If your program allows, compare the results with a single processor to those from a two-processor run. Gradually increase the number of processors to see how performance scales. After you have learned the characteristics of your code, please do not run with more processors than can be efficiently used.

MPI jobs are run by submitting a script containing the mpiexec command to the TORQUE batch job handling system with the qsub command.

Here is an example of a script to run an MPI program, pn, using 6 processors (3 nodes with 2 processors per node). If the script file is named pn.pbs, submit the job with qsub pn.pbs.

#!/bin/bash

#PBS -l procs=6

# Script for running MPI sample program pn on SnowPatch

cd $PBS_O_WORKDIR

echo "Current working directory is `pwd`"

echo "Running on hosts:"
cat $PBS_NODEFILE

echo "Starting run at: `date`"

mpiexec -n $PBS_NCPUS ./pn

echo "Job finished at: `date`"

The form "./pn" is used to ensure that the program can be run even if "." (the current directory) is not in your PATH.

Source code for the pn program itself is pn.f.

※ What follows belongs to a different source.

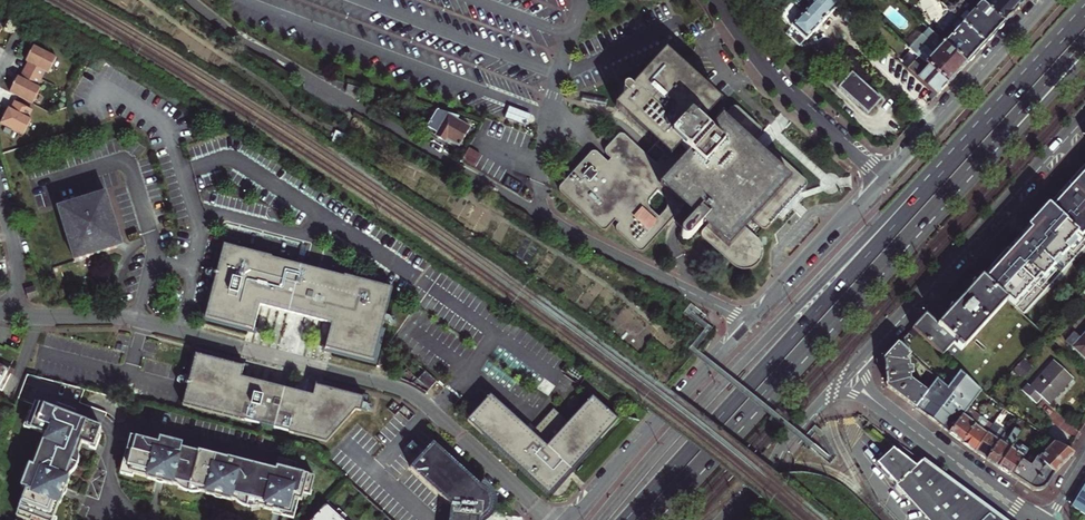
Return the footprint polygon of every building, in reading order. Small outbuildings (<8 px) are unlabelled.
[(841,0),(795,0),(780,16),(790,26),(785,32),(798,45),(804,39),(805,40),(841,0)] [(954,16),(984,43),(993,33),(1003,22),(980,1),(979,0),(968,0),(954,16)] [(1022,1),(1021,0),(980,0),(980,1),(1003,22),(1013,12),(1022,1)] [(954,16),(948,10),(934,25),(940,30),(935,36),(965,64),(974,55),(984,43),(954,16)] [(917,55),(947,83),(953,78),(965,64),(935,36),(930,32),(925,38),(929,42),(917,55)] [(929,42),(925,38),(913,52),(917,55),(929,42)] [(56,59),(34,47),(32,51),(54,63),(56,59)] [(898,62),(936,96),(943,89),(947,83),(917,55),(913,52),(910,49),(898,62)] [(26,62),(28,63),(24,71),(40,80),(44,72),(49,74),(54,63),(32,51),(30,55),(26,62)] [(718,108),(661,57),(627,94),(624,91),(621,91),(619,93),(618,95),(617,98),(621,101),(611,113),(652,150),(645,157),(624,136),(619,136),(605,151),(605,155),(608,159),(605,163),(596,154),(591,153),(559,188),(559,194),(601,231),(604,231),(614,221),(618,224),(616,229),(617,233),(637,252),(643,252),(647,249),(677,214),(689,224),(682,231),(680,235),(681,239),(684,241),(688,239),(691,238),(705,222),(708,225),(706,227),(701,233),(700,237),(701,241),(732,268),(737,271),(742,272),(745,272),(749,270),(752,268),(755,266),(758,262),(760,259),(761,255),(760,251),(759,247),(757,243),(742,229),(755,213),(768,226),(770,227),(772,227),(774,227),(776,225),(795,205),(808,191),(809,189),(809,187),(809,184),(808,182),(775,152),(773,152),(772,152),(770,152),(769,153),(761,161),(759,159),(763,156),(756,149),(753,153),(750,151),(762,138),(764,136),(764,134),(764,131),(763,129),(743,110),(741,109),(738,108),(736,109),(734,110),(707,139),(699,132),(718,108)] [(32,105),(41,89),(36,87),(40,80),(24,71),(20,79),(18,77),(15,85),(10,93),(32,105)] [(852,72),(837,88),(866,115),(881,98),(852,72)] [(344,92),(357,99),(361,89),(347,85),(344,92)] [(31,111),(15,103),(11,110),(9,109),(5,116),(1,125),(23,137),(32,121),(27,119),(31,111)] [(436,133),(434,136),(447,143),(448,141),(458,146),(469,129),(456,121),(458,118),(435,111),(426,127),(436,133)] [(436,133),(426,127),(424,130),(434,136),(436,133)] [(468,148),(462,159),(473,166),(480,155),(468,148)] [(1037,219),(983,279),(1024,316),(1084,249),(1084,240),(1081,237),(1084,233),(1084,167),(1037,219)] [(106,193),(58,208),(74,261),(92,256),(122,247),(121,242),(106,193)] [(272,259),(225,247),(214,286),(206,319),(254,331),(255,329),(261,307),(295,316),(332,326),(326,348),(326,350),(374,362),(382,330),(393,290),(345,278),(345,279),(272,260),(272,259)] [(940,326),(927,314),(913,329),(961,372),(981,391),(988,397),(1045,335),(1024,316),(983,279),(940,326)] [(255,329),(254,331),(206,319),(214,286),(211,285),(202,321),(257,336),(258,330),(255,329)] [(35,288),(26,290),(29,299),(38,297),(36,288),(35,288)] [(382,330),(374,362),(326,350),(326,348),(323,347),(321,352),(376,366),(386,331),(382,330)] [(1084,359),(1084,334),(1080,339),(1074,333),(1066,342),(1084,359)] [(917,407),(927,393),(911,379),(910,375),(913,373),(913,366),(911,366),(910,361),(909,360),(912,356),(900,344),(892,352),(885,359),(886,385),(900,394),(917,407)] [(188,377),(191,378),(196,356),(244,369),(244,371),(247,372),(248,366),(194,352),(188,377)] [(191,378),(183,407),(244,423),(244,422),(290,434),(327,444),(356,412),(361,413),(363,405),(364,400),(316,387),(315,390),(313,398),(276,388),(242,379),(244,371),(244,369),(196,356),(191,378)] [(1073,378),(1053,360),(1030,386),(1028,384),(1022,390),(1037,403),(1042,397),(1049,404),(1073,378)] [(9,372),(0,368),(0,389),(9,372)] [(426,372),(418,380),(429,390),(437,381),(426,372)] [(927,393),(917,407),(949,432),(968,408),(981,391),(961,372),(947,388),(938,379),(927,393)] [(312,389),(315,390),(316,387),(364,400),(363,405),(366,406),(368,397),(314,383),(312,389)] [(553,409),(547,415),(531,434),(490,396),(467,422),(528,477),(530,474),(533,477),(531,480),(535,484),(538,486),(541,488),(545,489),(547,490),(549,490),(552,489),(554,488),(558,486),(561,483),(563,479),(565,476),(566,474),(566,473),(564,471),(567,468),(571,472),(585,456),(589,452),(617,420),(592,397),(568,423),(553,409)] [(75,420),(76,416),(59,410),(58,414),(37,406),(34,416),(28,430),(32,432),(47,437),(35,469),(31,468),(23,490),(28,492),(18,519),(21,519),(55,519),(56,519),(60,507),(62,507),(69,489),(71,483),(69,482),(71,477),(72,476),(68,475),(72,466),(76,455),(79,457),(79,455),(81,451),(83,446),(90,449),(91,449),(93,446),(95,447),(99,438),(102,430),(75,420)] [(408,421),(413,415),(403,407),(398,412),(408,421)] [(949,432),(964,443),(982,415),(978,413),(977,415),(968,408),(949,432)] [(964,443),(975,452),(989,431),(984,428),(988,422),(984,419),(985,417),(982,415),(964,443)] [(989,431),(975,452),(987,460),(1001,439),(996,435),(1003,424),(997,419),(989,431)] [(1020,420),(1013,430),(1020,434),(1026,424),(1020,420)] [(1001,439),(987,460),(999,468),(1013,446),(1020,434),(1013,430),(1008,438),(1003,435),(1001,439)] [(102,439),(99,438),(95,447),(93,446),(91,449),(90,449),(90,451),(96,453),(102,439)] [(193,487),(203,490),(202,493),(208,494),(208,496),(233,503),(233,501),(237,501),(241,502),(241,500),(251,502),(261,505),(260,507),(267,509),(266,511),(271,512),(275,513),(276,511),(293,516),(297,500),(301,501),(304,502),(306,494),(307,490),(313,492),(317,478),(297,473),(292,472),(294,464),(282,461),(279,471),(231,459),(224,460),(225,459),(201,453),(201,454),(184,450),(184,446),(162,441),(161,446),(133,439),(130,454),(134,455),(130,469),(133,470),(131,475),(136,476),(142,477),(149,479),(149,481),(174,488),(174,486),(177,486),(181,487),(182,484),(193,487)] [(1056,442),(1040,460),(1055,474),(1075,454),(1069,450),(1056,442)] [(434,444),(411,469),(451,506),(450,519),(485,519),(487,518),(489,516),(490,514),(491,512),(492,509),(493,506),(493,503),(492,501),(491,498),(490,495),(489,493),(485,490),(480,487),(481,486),(434,444)] [(1012,476),(1028,451),(1021,446),(1019,449),(1013,446),(999,468),(1012,476)] [(877,463),(897,485),(917,466),(894,448),(877,463)] [(1029,449),(1028,451),(1012,476),(1029,487),(1031,489),(1033,489),(1035,490),(1037,490),(1040,490),(1042,490),(1044,489),(1046,488),(1055,474),(1040,460),(1029,449)] [(134,455),(130,454),(128,454),(123,476),(135,479),(136,476),(131,475),(133,470),(130,469),(134,455)] [(72,466),(79,468),(80,465),(80,462),(80,459),(79,455),(79,457),(76,455),(72,466)] [(922,460),(917,466),(897,485),(928,519),(1004,519),(922,460)] [(79,468),(72,466),(68,475),(72,476),(71,477),(74,475),(76,473),(78,471),(79,468)] [(188,493),(191,494),(193,487),(182,484),(181,487),(183,490),(185,491),(188,493)] [(1073,507),(1084,514),(1084,487),(1073,507)] [(249,509),(251,502),(241,500),(241,502),(240,503),(244,506),(249,509)] [(275,515),(295,519),(296,519),(301,501),(297,500),(293,516),(276,511),(275,513),(275,515)] [(338,518),(325,507),(313,519),(336,519),(338,518)]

Note that the variable PBS_NCPUS is set by the batch system to the number of processors requested with the procs resource parameter on the qsub command line or in directive lines in the script.

Job Submission Rules

The following rules apply to jobs submitted to the Snowpatch facility

  • the default walltime is 72 hours for serial jobs and 24 hours for parallel jobs;
  • the maximum walltime is 6 days;
  • a user may have running and submitted jobs that request a maximum number of processor-hours (the product of requested processors times walltime) of all jobs together of 256 days; all additional jobs that exceed this limit will be queued under blocked jobs.

Updated 2009-04-09.